Document excerpt -
↓
Curling is not popular in the United States, probably because to us it looks dorky and it’s on the ice. When we want to look dorky and slide around in funny shoes, we go bowling. In Canada, where they are good at curling, it’s not dorky at all — it’s intense. It may not be the NBA finals, but people are into it. At the women’s world championships the crowd oscillated from expectant golf-like hushes to ravenous Canadian caterwauling in support for their team.

We are mostly going for the hell of it, and to get a kick or two out of Canadian culture, but I am also curious as to why curling is so popular in B.C. I figured the way to really understand would be to curl myself.

I recap what I know about curling to Ben. “So, there’s a team of four people with these special shoes that help them slide on the ice. There’s two teams of them, and they each take turns sliding flat rocks down the length of the ice toward a target.”
↑
Dataset content -
↓
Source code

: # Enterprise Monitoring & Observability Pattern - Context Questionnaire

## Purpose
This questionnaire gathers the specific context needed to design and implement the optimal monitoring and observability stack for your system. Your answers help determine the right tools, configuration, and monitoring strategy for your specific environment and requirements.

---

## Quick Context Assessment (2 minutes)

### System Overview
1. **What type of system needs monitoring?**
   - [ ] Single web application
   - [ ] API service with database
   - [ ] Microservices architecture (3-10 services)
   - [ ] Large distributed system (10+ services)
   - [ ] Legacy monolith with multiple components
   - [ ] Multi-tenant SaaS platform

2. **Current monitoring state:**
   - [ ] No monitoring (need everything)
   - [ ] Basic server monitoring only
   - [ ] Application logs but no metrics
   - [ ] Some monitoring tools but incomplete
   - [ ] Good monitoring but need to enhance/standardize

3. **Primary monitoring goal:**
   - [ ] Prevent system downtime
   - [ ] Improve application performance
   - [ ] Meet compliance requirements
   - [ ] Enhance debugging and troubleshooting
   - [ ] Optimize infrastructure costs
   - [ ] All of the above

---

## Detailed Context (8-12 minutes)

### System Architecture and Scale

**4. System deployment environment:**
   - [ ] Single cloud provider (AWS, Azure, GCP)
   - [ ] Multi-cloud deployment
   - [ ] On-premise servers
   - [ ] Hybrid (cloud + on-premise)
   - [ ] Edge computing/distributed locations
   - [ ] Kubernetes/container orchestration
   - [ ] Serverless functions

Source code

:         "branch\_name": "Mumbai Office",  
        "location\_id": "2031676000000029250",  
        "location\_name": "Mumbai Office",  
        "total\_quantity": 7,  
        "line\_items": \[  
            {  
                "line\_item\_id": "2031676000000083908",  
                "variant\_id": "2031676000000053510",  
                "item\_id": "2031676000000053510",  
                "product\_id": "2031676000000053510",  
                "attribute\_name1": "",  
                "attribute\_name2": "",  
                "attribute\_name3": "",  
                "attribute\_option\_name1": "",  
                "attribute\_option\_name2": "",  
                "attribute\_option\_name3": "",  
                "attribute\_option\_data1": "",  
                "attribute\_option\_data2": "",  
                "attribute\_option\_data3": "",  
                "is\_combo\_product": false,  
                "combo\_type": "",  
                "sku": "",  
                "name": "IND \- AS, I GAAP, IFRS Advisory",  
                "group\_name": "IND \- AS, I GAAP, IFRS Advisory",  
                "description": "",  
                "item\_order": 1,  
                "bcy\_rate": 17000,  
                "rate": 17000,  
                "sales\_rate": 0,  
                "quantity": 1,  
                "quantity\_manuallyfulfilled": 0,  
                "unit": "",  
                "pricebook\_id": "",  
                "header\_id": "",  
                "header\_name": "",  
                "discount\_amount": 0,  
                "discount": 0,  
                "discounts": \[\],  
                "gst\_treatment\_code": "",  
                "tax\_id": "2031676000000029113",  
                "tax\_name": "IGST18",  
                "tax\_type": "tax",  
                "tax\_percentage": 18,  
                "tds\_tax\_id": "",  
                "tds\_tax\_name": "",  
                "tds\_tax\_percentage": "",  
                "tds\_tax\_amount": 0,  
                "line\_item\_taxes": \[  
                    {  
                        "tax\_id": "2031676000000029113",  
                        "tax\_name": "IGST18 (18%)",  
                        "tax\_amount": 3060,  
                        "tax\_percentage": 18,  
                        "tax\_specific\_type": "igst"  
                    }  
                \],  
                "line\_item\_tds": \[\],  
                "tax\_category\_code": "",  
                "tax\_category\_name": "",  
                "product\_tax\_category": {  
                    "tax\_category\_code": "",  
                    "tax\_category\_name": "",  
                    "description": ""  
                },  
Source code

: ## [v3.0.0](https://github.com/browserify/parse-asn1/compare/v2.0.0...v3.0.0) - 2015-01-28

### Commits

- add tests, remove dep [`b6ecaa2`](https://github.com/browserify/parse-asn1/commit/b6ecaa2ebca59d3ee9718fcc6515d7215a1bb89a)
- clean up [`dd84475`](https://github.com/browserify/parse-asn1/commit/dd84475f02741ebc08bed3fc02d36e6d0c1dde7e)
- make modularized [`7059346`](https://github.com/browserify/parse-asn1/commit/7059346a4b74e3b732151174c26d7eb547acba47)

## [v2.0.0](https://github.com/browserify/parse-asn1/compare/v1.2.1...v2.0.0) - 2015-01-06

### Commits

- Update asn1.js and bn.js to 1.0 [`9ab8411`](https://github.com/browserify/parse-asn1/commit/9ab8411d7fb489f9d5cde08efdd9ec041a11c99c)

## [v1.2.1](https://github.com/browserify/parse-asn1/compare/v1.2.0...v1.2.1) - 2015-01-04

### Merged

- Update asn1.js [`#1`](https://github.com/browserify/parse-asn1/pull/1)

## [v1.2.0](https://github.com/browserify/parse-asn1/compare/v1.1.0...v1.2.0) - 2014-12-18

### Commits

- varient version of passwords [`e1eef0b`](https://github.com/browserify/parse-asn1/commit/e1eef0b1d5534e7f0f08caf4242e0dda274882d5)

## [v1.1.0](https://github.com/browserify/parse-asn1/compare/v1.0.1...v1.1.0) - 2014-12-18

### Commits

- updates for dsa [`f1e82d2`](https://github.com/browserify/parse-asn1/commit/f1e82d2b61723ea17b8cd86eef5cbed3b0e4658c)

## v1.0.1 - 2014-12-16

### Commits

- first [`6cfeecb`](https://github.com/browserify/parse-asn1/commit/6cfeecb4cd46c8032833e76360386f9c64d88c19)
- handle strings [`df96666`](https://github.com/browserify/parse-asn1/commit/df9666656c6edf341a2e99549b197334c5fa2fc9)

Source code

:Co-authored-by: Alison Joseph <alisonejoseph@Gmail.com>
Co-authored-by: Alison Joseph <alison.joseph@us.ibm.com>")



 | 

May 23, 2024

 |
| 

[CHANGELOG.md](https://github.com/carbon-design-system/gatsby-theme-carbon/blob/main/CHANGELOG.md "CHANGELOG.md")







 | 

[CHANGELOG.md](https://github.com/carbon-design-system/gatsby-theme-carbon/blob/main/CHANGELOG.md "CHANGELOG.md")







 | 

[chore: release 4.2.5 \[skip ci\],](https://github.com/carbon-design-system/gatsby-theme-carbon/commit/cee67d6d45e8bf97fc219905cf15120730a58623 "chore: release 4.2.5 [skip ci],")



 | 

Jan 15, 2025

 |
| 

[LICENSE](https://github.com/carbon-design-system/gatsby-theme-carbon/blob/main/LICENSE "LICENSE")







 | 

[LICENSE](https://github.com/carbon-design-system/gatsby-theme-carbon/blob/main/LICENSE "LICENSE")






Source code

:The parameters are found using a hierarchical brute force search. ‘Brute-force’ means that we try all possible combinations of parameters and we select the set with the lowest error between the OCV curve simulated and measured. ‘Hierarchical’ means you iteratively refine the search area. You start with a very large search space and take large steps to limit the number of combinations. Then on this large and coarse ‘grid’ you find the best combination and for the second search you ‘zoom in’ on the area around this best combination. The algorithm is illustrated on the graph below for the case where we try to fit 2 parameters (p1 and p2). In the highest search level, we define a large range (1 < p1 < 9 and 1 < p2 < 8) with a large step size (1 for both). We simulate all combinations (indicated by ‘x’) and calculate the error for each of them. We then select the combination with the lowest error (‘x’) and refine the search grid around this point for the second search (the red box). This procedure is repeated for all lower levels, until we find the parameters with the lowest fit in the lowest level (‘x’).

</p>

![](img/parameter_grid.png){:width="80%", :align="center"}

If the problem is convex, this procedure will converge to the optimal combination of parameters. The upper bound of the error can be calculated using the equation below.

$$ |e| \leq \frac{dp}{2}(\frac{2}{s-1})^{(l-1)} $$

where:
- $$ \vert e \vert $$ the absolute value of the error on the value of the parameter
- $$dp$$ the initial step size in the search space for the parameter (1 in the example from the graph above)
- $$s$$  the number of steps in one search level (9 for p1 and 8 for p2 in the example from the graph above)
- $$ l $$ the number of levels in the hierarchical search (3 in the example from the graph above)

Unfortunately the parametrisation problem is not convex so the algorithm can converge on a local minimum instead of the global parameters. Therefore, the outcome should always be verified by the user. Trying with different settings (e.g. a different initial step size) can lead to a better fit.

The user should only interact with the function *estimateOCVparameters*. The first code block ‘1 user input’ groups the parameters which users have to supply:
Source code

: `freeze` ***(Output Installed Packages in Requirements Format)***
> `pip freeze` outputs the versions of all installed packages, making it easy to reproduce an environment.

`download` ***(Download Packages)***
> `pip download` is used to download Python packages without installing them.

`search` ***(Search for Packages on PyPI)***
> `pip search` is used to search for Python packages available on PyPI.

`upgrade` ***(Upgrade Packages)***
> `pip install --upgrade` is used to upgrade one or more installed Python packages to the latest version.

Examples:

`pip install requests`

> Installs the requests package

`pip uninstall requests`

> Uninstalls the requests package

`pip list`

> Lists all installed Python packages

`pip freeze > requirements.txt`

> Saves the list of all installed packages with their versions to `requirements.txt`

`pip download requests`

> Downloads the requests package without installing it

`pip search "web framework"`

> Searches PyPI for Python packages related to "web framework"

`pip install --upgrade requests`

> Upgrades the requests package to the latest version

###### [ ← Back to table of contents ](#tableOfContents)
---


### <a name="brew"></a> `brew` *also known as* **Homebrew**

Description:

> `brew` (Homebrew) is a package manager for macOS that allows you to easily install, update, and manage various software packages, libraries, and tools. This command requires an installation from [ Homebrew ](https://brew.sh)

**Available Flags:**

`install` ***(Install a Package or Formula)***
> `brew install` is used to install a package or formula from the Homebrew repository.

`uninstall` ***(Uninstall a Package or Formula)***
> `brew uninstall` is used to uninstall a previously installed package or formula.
↑
Action item - Continue the curling piece from its last line. The data has no role here.

Written response -
“Like shuffleboard?” Ben asks.

“Sure. Shuffleboard. But on ice, and with brooms,” I say. “With the brooms they sweep really hard in front of the stone, and the stone hopefully lands in the middle of the target. Closest one to the middle of the target when everybody’s done throwing the rocks gets a point. Oh, and you get to bump other people’s stones out of the way.”

“And we have to have special shoes for this?” Ben asks. I shrug.